つい先程まで2人に向かってピーピー騒ぎ立てていた口は、左京さんの機嫌が悪い時みたいにシュンと閉ざされる。金色の瞳がキュンと胸を、今回に至っては喉を締め付けるのだ。
「えっと、あ、えっと…」
何か言って退散した2人にも気づかないくらいに心音がうるさい。突然口ごもった私に、臣くんは怪訝そうに首を傾げた。

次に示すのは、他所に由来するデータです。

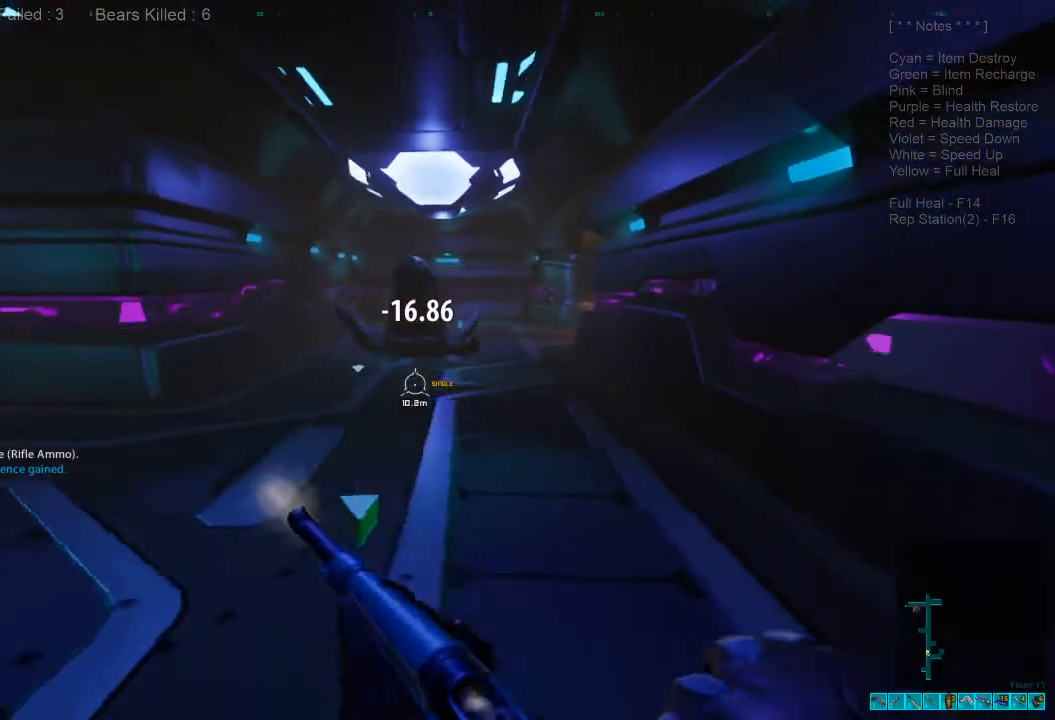
{"keys": ["d", "w"], "mouse": []}
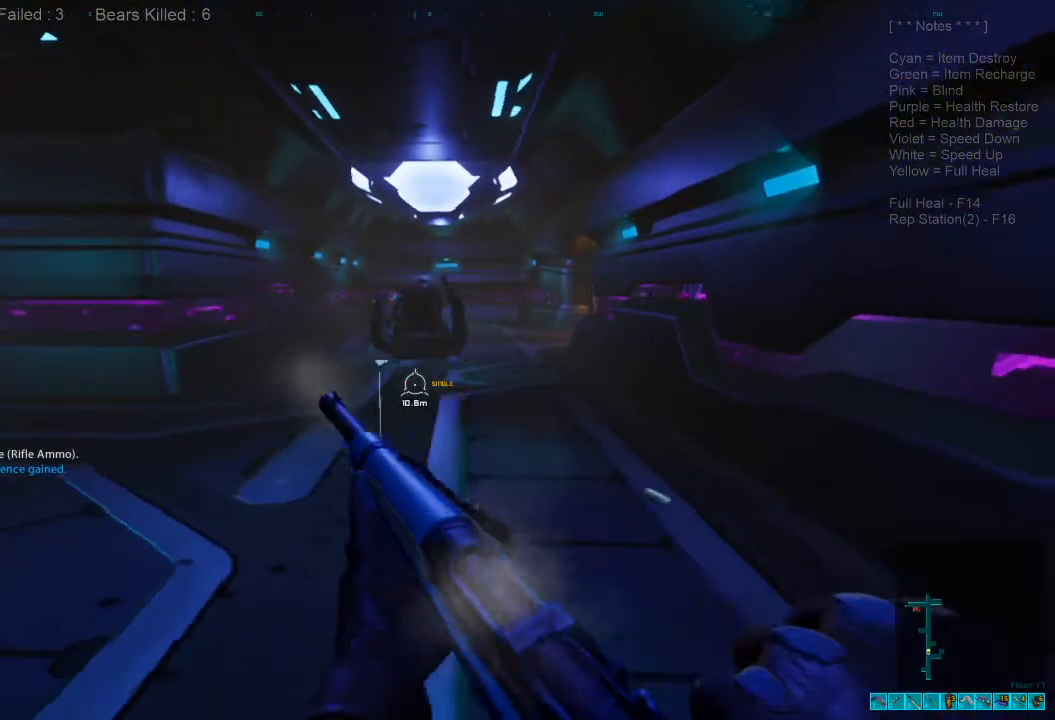
{"keys": ["d", "w"], "mouse": [], "events": [[200, "d", "up"], [333, "d", "down"]]}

別にいつもいつも、こんなに挙動不審をキメている訳では無い。ただ気持ちを隠すだけではなくて言い訳を考えなければいけない此度は大幅なキャパオーバーなのだ。
「あ、そういえばチョコ美味かった。ありがとな」
言いづらい事だと察したのか、パッと臣くんは話題を変えようとしてくれた。こういう気の利くところも大好きなのだけれど、残念ながら話題が変わっていない。
「あ、うん、よかった」
「太一が俺もハートがいいって騒がしくてなぁ。もし余ってたら太一にあげてやってくれ」
「あーごめん、ハートは1個しか作ってなくて」
「…1個?」
「あ」
あまりにも無意識に飛び出た爆弾発言。これじゃあ特別だって、臣くんが好きだって言っているようなものではないか。
違う、ううん、違くはないけど、とりあえず訂正しないと。
臣くんは無表情で私をまじまじと見つめる。純粋に疑問に思っただけなのか、全てを察してしまったのか。実はひとつだけ当たりが入ってるんです、と今思いついた言い訳も、刺すような金色に射抜かれた私はすぐ口に出すことが出来なかった。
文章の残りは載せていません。